Jack Conte, pendiri Patreon, memberi tahu Manjoo bahwa platform tersebut mengumpulkan $3 juta dalam 100 tahun dan, pada tahun 2016, 36 artis masing-masing menghasilkan lebih dari $150. “Saya sangat berpikir bahwa sesuatu telah berubah secara budaya – kata Conte. Generasi baru jauh lebih peduli dengan dampak sosial dari perilaku mereka. Ada keinginan untuk mengandalkan uangnya, waktu dan perhatiannya”. Hanya ketika perubahan memiliki asal usul dan motivasi ini, jalan keluar yang ditakdirkan untuk bertahan dapat ditentukan. Intervensi dari atas itu jahat. 

Peter Hollens, seorang penyanyi jalanan yang tinggal di Oregon dan yang menghasilkan $ 20 sebulan di Patreon, menggambarkan keadaan pikirannya sebagai berikut: “Saya tidak lagi harus turun ke jalan atau bernyanyi di bar. Saya bisa tinggal di rumah. Saya bisa menjadi seorang ayah dan saya bisa menjadi seorang suami.

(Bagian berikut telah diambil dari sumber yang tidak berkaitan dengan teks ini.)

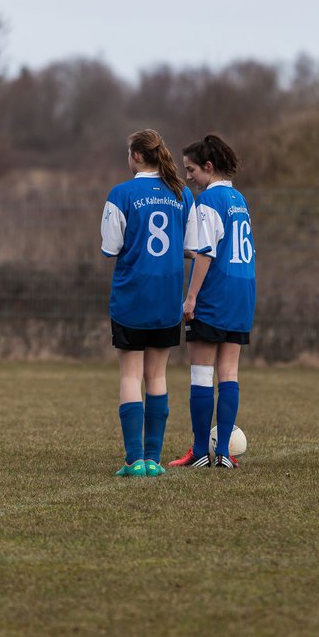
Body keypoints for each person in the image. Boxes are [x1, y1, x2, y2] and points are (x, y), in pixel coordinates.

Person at [101, 129, 197, 477]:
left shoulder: (121, 193)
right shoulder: (182, 193)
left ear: (138, 156)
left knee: (130, 375)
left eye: (129, 153)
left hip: (132, 296)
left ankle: (134, 460)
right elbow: (191, 247)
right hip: (168, 297)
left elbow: (111, 248)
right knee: (157, 375)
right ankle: (154, 460)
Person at [168, 134, 256, 470]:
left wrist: (190, 298)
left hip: (215, 294)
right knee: (229, 373)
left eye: (191, 169)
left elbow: (205, 254)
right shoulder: (238, 199)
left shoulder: (207, 202)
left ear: (208, 166)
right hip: (242, 292)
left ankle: (201, 450)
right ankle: (224, 456)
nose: (187, 175)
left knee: (202, 374)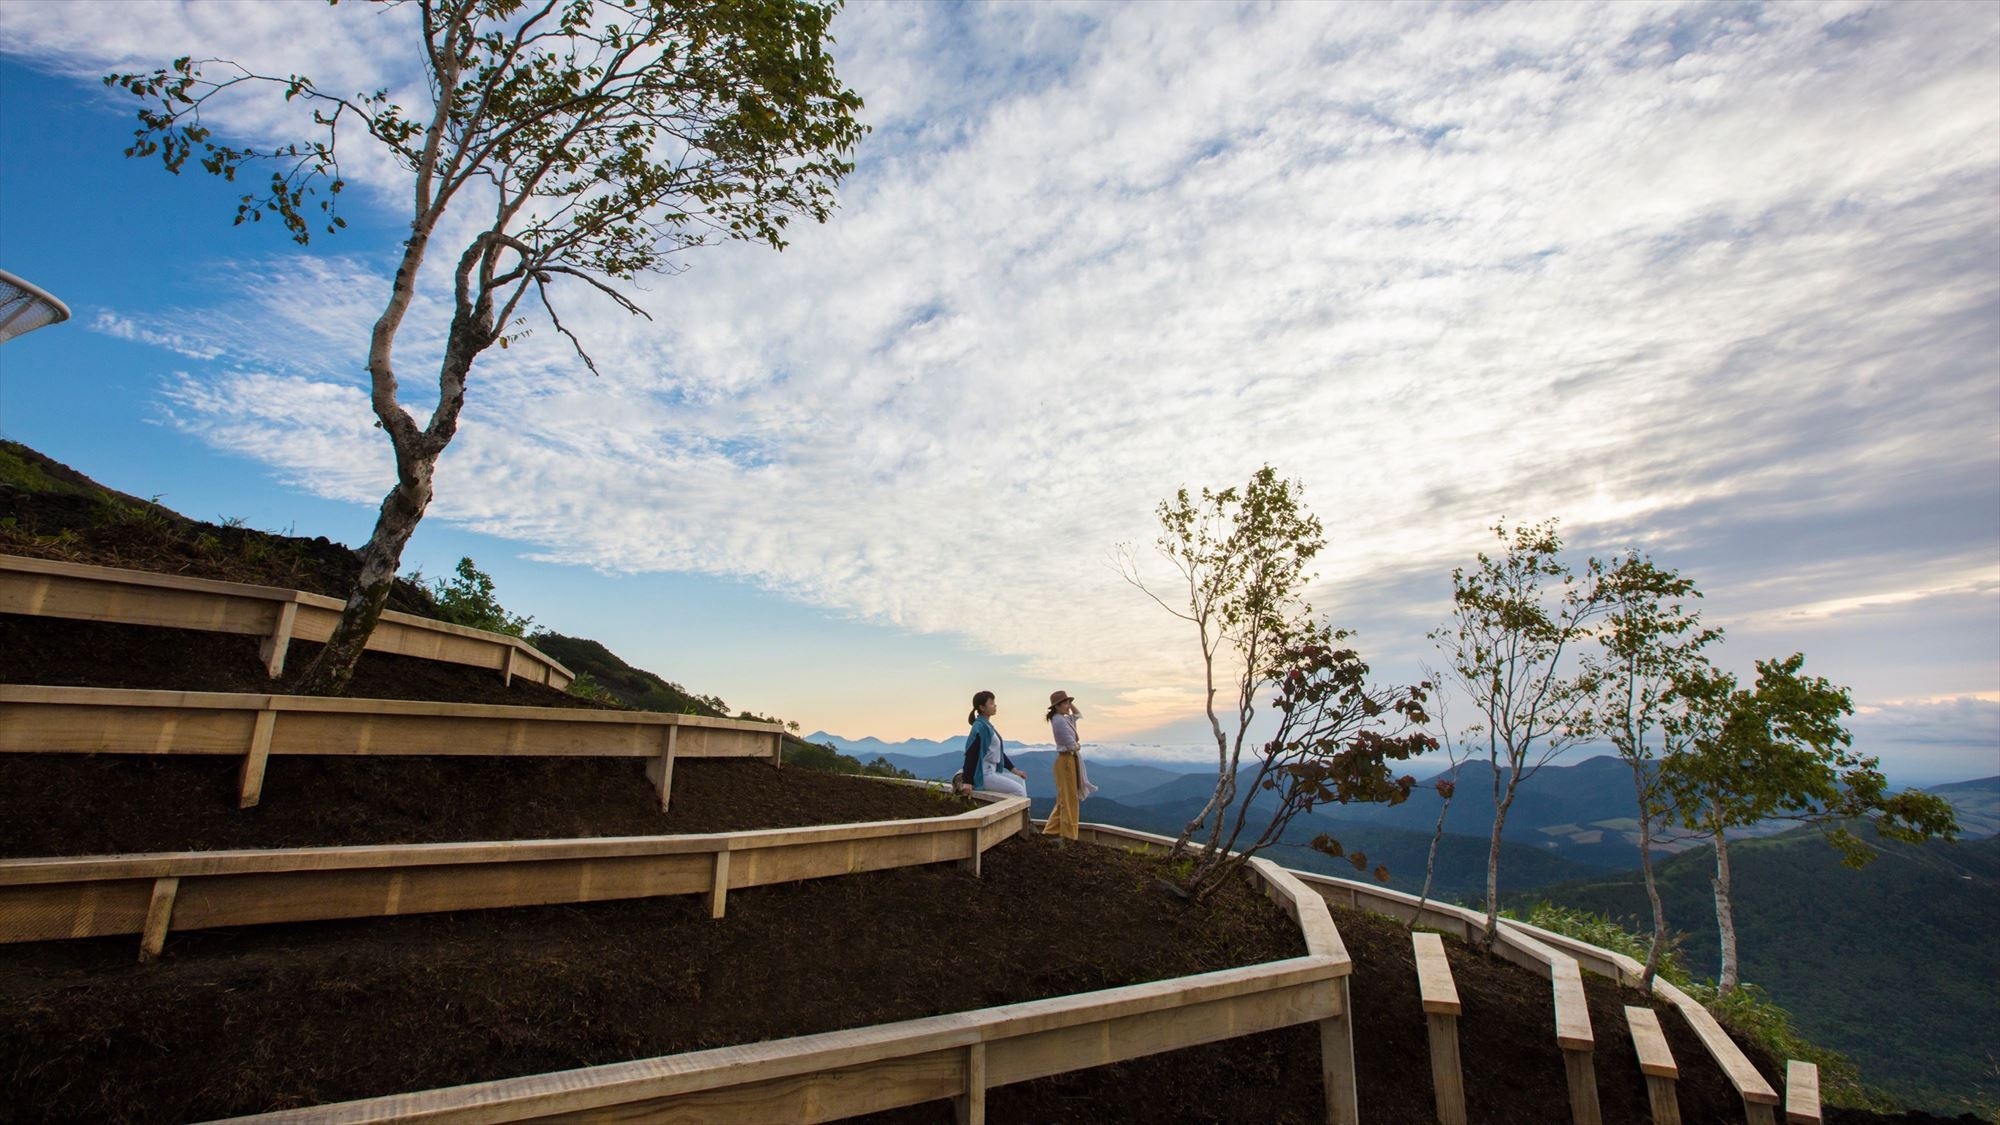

Ini membuat karir saya sebagai artis normal yang tidak pernah normal”.  

Mereka bukan lagi anak-anak generasi beat. Mereka adalah anak-anak dari generasi web. Apakah mereka mencita-citakan kenormalan yang sama seperti yang dicita-citakan oleh ayah dari generasi muda generasi beat dan XNUMX?